I filtri a carbone attivo sono filtri spaziali e devono essere regolarmente sottoposti a controlavaggio. L’acqua di controlavaggio viene rimessa in circolo nella fase di pretrattamento o in quella biologica. Dopo aver esaurito la capacità di adsorbimento (rottura), il materiale filtrante deve essere sostituito. Per assicurare l’eliminazione anche durante la sostituzione, sono quindi necessari almeno due filtri.

 

 

Energia

 

Il fabbisogno energetico per un filtro CAG è simile a quello di un filtro a sabbia, ossia 0,01-0,05 kWh/m3. Per un bilancio complessivo, bisogna considerare il consumo energetico per la produzione e la rigenerazione di carbone attivo, che dipende molto dalla durata di vita del filtro.

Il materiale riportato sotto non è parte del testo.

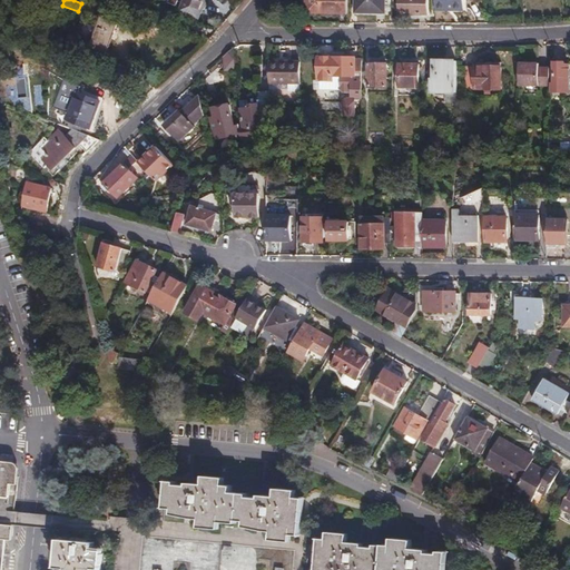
[(176,13),(196,21),(204,0),(165,0),(164,6),(173,9),(174,3),(179,6),(176,13)]
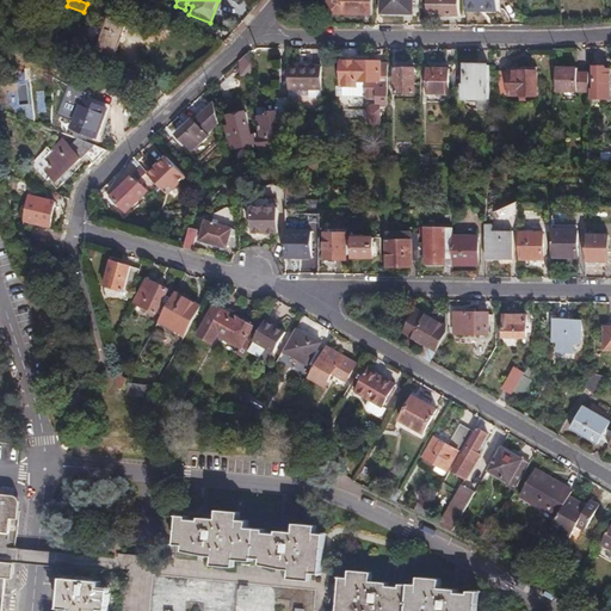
[(369,18),(368,0),(337,0),(337,4),(329,5),(327,6),(327,17),(329,18),(360,18),(360,17),(364,17),(369,18)]
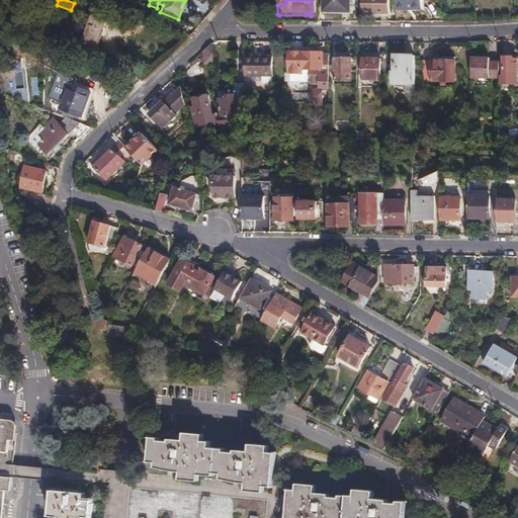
[(348,0),(321,0),(322,14),(342,14),(349,14),(348,0)]
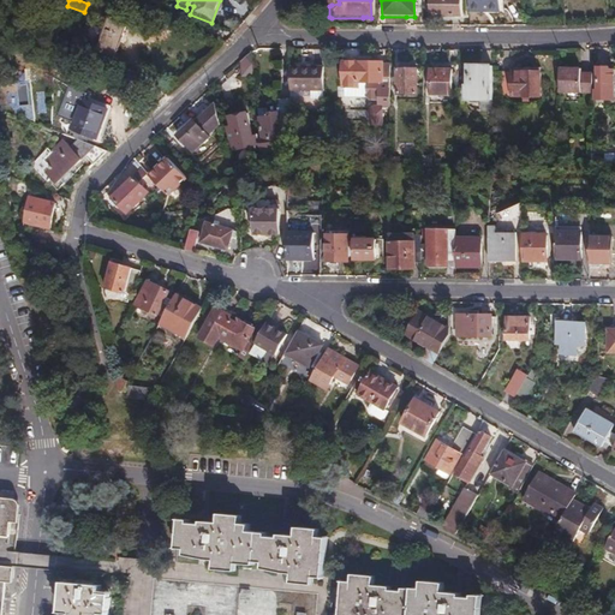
[(460,17),(460,0),(428,0),(429,17),(446,17),(460,17)]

Purtroppo, non esistono dati affidabili relativi al consumo energetico delle fasi di produzione e rigenerazione. Stando alla letteratura disponibile, si va da 3 MJ/kg a 60 MJ/kg di carbone attivo.

Costi

Come per il consumo energetico, anche per i costi è determinante la quantità di acque di scarico che possono essere trattate per ogni dosaggio di carbone attivo (BVT = "bed volume treated"). Più è breve la durata di vita del filtro, meno conveniente diventa il processo. Alcuni esempi di costi:

  • Stima dei costi dell’IDA di Lage, Germania: con una durata di vita media del filtro di sei mesi (circa 7500 BVT), si hanno costi specifici pari a 0,08 €/m3 (circa 3,20 €/EWmax/A). I costi di costruzione rappresentano circa il 40% dei costi totali.
  • Stima dei costi di un IDA nei Paesi Bassi (stesse dimensioni e durata di vita del filtro dell’IDA di Lage): qui i costi di gestione sono significativamente più elevati e sono stimati a 10 €/EW/a.